Occasional TMV contributor Dennis Sanders recently interviewed Travis Johnson, the founder of a new group attempting to recyle the concept of “Progressive Republicans.” I appreciated much of what Johnson told Sanders — for instance, on why his group co-opted the term “progressive” …
Progressive traditionally refers to Republicans. Heck, Teddy Roosevelt ran for another term in the White House as a Progressive. The American Left only took to the term when President Nixon made “liberal” too loaded a term for them to use.
A ‘Progressive’ according to the dictionary is someone interested in making the world a better place. A Progressive, in my opinion, is someone interested in making a brighter future for our children. I refuse to believe the Democrats have exclusive rights to the future.
I also appreciated Johnson’s enthusiasm and confidence. Later in the interview, he summarizes his group’s plans this way:
The first step is to get the members of the Party who have hidden their Progressive views to publicly announce who they are, begin to self-identify as a Progressive Republican. Then we have to bring the Progressives who left the Party to join the Democrats back home. We can’t do this without them. Then we have to get into the local, state and national party apparatus and make our voices heard as loudly as we can.

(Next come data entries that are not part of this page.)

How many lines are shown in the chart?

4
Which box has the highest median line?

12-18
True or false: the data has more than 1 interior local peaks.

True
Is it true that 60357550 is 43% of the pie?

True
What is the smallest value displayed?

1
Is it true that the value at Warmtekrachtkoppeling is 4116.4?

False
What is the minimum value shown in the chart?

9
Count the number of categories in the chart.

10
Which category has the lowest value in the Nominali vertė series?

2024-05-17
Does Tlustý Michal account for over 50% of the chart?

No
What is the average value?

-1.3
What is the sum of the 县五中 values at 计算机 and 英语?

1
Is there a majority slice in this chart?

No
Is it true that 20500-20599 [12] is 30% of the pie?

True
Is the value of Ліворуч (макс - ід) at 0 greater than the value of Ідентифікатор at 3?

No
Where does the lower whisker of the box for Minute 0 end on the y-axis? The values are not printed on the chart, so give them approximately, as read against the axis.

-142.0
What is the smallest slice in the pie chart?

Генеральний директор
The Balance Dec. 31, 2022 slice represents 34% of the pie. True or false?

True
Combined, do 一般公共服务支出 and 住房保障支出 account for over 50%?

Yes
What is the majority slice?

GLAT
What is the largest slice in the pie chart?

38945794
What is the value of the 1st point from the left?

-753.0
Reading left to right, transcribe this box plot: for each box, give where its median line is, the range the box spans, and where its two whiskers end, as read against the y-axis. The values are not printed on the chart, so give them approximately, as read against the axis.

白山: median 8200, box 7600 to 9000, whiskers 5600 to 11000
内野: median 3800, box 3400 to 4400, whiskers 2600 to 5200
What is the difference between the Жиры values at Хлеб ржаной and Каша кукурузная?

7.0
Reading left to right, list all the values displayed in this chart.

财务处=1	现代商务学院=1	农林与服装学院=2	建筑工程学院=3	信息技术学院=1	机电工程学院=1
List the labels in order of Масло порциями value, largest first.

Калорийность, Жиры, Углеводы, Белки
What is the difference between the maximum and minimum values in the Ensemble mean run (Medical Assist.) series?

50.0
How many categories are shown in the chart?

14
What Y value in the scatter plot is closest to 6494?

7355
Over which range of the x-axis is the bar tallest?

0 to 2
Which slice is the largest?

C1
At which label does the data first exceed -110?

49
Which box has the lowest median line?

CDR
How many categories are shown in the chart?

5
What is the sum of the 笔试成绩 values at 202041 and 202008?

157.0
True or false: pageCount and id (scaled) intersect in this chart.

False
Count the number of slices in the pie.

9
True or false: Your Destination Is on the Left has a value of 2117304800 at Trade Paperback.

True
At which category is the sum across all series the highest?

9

We’re going to save the Party and, by extension, the country. I think that’s worth a little noise.
Of course, while Johnson is trying to identify and recruit progressive minds for the GOP, the Democrats — notably via the efforts of the Blue Dog Caucus, Rahm Emanuel, and Howard Dean — have had a several-year head start on recruiting (and getting elected) a cadre of fiscally and/or socially conservative candidates. (Recall the fourth point in my prior post on the variables working against a GOP revivial.)
Progressive Republicans. Conservative Democrats. Seriously: What’s the difference? And if we can’t tell the difference, then I have to repeat my recent broken-recordness and ask again: Why bother with political parties at all — especially when the check-and-balance of “a single-party system with competing factions,” which we’ve seen already on the state level, is starting to manifest on the federal level?